No. What politicians have been doing this election cycle is establishing separate accounts of money – old money and new money. The politicians – nearly all of them – have been spending their new money first and preserving the funds that could be used for personal expenses.

Reeves, who has by far the most old money, is not only saving his old money, but also increasing it through investing.

During the current calendar year, the J. Tate Reeves committee has made $57,297.25 in investment earnings and has paid $10,617 in taxes, according to the campaign finance forms filed with the Secretary of State’s office.

The campaign finance forms show that the investment earnings originated from the address for investment firm Coker & Palmer, where Reeves’ wife, Elee, is a financial adviser, according to the firm’s web site.

Parker Briden, a spokesperson for the Reeves campaign, said in reality the lieutenant governor, who is a financial analyst, makes the decisions on the investments and that the firm does not receive a commission.

“This is the proper way to handle an investment,” he said. “This activity has been disclosed for years and is in full compliance with Mississippi ethics guidelines.”

Indeed, there is no prohibition on investing campaign funds in state law. Many campaigns attempt to earn interest on their political contributions, but few have accounts as large as Reeves, generating as much in earnings as has the lieutenant governor’s account.

Hood has $629,224 in so-called old money that can be used for any purpose. He also is spending money raised after January 2018 first. He has spent $867,827 as of the last report, released on July 10.

His campaign said the old money will be spent before the campaign ends.

“Jim Hood is focused on earning the support of Mississippi voters to become the next governor,” the statement said. “To keep pace with the millions of dollars in corporate kickbacks taken by Tate Reeves, our campaign is prepared to use all available campaign funds to achieve that goal.”

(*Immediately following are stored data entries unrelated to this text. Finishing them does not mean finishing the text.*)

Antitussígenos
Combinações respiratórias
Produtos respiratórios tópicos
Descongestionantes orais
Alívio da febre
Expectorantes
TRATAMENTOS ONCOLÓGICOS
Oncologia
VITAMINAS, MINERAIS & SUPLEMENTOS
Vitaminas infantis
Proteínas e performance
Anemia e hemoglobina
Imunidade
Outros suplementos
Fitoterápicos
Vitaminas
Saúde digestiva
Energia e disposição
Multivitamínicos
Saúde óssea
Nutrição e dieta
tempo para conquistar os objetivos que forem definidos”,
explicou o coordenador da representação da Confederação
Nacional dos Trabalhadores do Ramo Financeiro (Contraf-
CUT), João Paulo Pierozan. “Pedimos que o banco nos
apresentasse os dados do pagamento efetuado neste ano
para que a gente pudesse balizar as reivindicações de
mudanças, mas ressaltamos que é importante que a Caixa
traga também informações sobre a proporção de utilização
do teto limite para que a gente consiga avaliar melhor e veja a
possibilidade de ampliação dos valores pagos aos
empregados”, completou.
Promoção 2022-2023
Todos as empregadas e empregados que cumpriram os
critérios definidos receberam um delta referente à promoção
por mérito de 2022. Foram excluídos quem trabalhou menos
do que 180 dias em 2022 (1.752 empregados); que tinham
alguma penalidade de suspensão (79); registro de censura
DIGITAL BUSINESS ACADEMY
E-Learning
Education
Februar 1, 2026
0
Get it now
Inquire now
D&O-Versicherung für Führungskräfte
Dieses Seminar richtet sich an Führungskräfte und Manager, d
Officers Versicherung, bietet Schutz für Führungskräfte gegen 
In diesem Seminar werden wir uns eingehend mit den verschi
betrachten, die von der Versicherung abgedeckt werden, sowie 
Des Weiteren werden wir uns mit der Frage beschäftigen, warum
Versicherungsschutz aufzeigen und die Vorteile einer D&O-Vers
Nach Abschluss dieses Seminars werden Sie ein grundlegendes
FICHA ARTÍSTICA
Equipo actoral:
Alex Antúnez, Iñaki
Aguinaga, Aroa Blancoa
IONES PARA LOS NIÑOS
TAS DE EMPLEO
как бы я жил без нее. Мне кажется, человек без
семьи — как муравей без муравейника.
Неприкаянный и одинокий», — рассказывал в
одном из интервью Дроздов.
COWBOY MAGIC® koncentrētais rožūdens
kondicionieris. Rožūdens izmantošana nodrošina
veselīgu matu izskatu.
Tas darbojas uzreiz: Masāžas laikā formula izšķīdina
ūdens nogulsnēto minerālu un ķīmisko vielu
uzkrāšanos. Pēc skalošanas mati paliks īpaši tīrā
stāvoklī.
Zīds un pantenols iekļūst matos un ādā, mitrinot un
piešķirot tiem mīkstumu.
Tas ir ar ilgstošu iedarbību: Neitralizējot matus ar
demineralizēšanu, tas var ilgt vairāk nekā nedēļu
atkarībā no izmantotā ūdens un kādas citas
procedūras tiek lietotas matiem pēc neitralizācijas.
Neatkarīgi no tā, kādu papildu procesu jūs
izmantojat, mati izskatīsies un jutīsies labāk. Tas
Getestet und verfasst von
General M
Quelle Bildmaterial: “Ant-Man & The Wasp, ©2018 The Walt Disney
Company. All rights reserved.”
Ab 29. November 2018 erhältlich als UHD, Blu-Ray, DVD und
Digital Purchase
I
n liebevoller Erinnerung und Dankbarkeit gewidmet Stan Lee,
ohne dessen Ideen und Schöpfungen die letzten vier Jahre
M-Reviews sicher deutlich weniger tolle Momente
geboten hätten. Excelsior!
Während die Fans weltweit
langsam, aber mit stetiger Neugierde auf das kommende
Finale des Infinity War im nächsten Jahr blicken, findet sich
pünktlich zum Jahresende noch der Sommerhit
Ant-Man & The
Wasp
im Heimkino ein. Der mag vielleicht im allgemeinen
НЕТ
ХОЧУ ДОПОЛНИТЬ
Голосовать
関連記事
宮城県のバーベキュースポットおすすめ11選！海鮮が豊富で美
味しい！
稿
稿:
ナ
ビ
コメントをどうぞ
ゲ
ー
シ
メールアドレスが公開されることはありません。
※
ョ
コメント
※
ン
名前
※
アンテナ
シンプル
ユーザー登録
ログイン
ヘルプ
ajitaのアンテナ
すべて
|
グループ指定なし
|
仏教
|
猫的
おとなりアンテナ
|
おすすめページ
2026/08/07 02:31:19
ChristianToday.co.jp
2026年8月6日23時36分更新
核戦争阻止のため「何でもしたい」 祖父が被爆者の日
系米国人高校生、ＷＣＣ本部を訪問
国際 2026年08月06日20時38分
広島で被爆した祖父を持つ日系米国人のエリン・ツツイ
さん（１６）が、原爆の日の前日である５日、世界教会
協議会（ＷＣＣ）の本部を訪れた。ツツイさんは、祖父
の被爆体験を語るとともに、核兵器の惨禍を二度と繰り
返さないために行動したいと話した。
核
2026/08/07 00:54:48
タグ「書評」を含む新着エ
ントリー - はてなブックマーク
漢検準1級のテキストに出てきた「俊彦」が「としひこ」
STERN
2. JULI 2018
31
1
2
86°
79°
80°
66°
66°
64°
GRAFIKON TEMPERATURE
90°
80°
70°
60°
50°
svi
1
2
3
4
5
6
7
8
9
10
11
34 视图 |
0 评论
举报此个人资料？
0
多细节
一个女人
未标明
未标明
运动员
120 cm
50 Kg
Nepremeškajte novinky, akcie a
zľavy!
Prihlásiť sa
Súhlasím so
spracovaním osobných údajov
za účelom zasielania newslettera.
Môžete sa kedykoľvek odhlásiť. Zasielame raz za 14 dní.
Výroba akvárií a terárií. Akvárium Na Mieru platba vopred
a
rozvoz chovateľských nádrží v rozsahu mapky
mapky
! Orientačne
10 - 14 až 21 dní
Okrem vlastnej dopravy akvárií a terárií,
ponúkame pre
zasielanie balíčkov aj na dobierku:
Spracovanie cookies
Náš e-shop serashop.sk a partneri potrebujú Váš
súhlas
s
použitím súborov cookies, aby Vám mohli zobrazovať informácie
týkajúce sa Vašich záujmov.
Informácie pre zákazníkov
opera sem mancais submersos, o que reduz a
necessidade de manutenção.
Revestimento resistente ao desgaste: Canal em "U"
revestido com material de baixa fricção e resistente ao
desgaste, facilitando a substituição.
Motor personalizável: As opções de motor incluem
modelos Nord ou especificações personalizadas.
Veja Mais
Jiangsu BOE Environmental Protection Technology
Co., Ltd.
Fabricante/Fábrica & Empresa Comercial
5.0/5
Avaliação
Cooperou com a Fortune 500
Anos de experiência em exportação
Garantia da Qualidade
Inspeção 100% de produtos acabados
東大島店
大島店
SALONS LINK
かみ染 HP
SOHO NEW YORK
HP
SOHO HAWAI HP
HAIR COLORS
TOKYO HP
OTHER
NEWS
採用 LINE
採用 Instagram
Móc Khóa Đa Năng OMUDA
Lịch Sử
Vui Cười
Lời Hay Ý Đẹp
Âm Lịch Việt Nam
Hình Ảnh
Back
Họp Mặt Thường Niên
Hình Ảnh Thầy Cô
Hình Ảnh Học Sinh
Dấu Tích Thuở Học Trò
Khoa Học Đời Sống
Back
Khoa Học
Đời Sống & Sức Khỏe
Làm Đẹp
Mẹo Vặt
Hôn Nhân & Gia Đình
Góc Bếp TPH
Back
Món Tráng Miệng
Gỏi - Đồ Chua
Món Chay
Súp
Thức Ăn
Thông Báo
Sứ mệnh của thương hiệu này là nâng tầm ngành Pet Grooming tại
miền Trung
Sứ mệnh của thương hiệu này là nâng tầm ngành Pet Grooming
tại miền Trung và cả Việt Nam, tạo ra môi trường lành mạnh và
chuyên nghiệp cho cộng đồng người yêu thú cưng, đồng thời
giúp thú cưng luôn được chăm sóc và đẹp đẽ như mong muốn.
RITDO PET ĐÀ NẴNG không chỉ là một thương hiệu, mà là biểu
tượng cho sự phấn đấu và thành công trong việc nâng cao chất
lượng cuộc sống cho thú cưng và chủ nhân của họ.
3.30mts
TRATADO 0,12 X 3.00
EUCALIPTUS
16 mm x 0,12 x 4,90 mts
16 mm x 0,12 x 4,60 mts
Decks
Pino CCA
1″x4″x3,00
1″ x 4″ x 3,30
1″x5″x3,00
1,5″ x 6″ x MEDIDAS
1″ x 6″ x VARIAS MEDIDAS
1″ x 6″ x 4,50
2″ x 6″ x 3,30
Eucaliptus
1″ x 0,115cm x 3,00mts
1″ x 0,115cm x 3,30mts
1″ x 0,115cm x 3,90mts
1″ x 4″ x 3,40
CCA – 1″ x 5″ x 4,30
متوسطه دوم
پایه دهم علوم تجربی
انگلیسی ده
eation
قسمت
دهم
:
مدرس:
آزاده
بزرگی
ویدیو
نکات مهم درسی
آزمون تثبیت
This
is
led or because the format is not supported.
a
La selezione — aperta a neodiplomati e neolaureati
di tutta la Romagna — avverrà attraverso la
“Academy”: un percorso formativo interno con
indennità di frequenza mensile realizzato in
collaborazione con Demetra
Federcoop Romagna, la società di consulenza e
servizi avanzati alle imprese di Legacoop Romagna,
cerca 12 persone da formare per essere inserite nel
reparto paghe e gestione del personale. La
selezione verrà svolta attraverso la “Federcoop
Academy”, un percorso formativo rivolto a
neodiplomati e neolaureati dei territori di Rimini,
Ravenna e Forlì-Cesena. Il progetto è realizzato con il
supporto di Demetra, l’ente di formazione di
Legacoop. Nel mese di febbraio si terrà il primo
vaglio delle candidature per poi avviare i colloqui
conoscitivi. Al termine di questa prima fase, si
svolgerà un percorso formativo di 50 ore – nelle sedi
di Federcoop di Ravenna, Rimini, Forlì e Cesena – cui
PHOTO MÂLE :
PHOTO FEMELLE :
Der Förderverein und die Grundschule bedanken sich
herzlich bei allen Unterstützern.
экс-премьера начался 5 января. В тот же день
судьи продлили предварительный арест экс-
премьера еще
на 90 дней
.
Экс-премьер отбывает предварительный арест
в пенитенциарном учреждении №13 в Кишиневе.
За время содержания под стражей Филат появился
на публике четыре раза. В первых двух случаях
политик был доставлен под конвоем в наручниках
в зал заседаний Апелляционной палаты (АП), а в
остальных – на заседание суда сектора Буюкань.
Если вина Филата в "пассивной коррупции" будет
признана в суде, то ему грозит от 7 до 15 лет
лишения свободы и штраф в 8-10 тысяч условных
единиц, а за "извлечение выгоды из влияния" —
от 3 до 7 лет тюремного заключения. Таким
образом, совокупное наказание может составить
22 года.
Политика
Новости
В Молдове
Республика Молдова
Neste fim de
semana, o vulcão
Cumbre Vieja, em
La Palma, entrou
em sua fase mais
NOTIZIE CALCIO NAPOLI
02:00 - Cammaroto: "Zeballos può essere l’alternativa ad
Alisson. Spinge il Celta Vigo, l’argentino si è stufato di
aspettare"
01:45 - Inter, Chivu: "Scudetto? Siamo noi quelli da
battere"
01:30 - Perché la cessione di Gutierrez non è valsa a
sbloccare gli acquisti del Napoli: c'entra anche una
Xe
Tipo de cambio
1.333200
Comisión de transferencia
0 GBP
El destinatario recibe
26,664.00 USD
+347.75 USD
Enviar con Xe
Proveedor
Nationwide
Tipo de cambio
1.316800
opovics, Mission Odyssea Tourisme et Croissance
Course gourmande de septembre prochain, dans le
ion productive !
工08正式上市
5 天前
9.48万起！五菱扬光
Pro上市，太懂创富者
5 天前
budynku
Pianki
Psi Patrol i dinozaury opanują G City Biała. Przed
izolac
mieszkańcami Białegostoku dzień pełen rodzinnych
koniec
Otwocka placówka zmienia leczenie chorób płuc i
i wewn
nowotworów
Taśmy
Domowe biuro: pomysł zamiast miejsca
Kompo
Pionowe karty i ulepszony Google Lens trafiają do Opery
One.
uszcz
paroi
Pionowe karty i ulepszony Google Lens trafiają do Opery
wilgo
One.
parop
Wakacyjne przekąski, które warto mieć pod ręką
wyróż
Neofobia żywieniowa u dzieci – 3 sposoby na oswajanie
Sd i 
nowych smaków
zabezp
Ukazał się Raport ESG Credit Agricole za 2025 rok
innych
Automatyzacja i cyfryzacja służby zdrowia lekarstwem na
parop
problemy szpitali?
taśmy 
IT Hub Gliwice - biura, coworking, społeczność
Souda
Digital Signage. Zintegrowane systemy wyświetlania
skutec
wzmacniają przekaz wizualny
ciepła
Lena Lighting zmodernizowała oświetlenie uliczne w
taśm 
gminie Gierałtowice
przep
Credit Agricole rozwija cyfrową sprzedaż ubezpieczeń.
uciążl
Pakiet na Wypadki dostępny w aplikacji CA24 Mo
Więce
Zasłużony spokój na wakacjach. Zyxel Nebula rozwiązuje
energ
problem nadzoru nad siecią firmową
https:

Briden said that upcoming campaign finance reports also will show that the Reeves campaign will be using the old money. The next campaign finance report filing is due July 30.

“Our next report will show that this money is being spent on the 2019 election and we will need it all, and more, to stop Washington liberals from putting Jim Hood in the governor’s office,” Briden said.

Briden also said, “On the subject of money raised under the old law, this would be a great opportunity for Mississippi Today to ask Jim Hood the hard questions about personal use of his campaign money. It’s long past time.”

Before the law changed, the Clarion Ledger reported Hood reported about $268,000 in non-itemized credit card spending. The campaign has said that Hood complied with the law as it was written at the time and is now adhering to the new law. Now all credit card spending must be itemized.

The Hood campaign continues to make monthly payments of $804 from the old money fund for a truck that Hood uses for campaigning.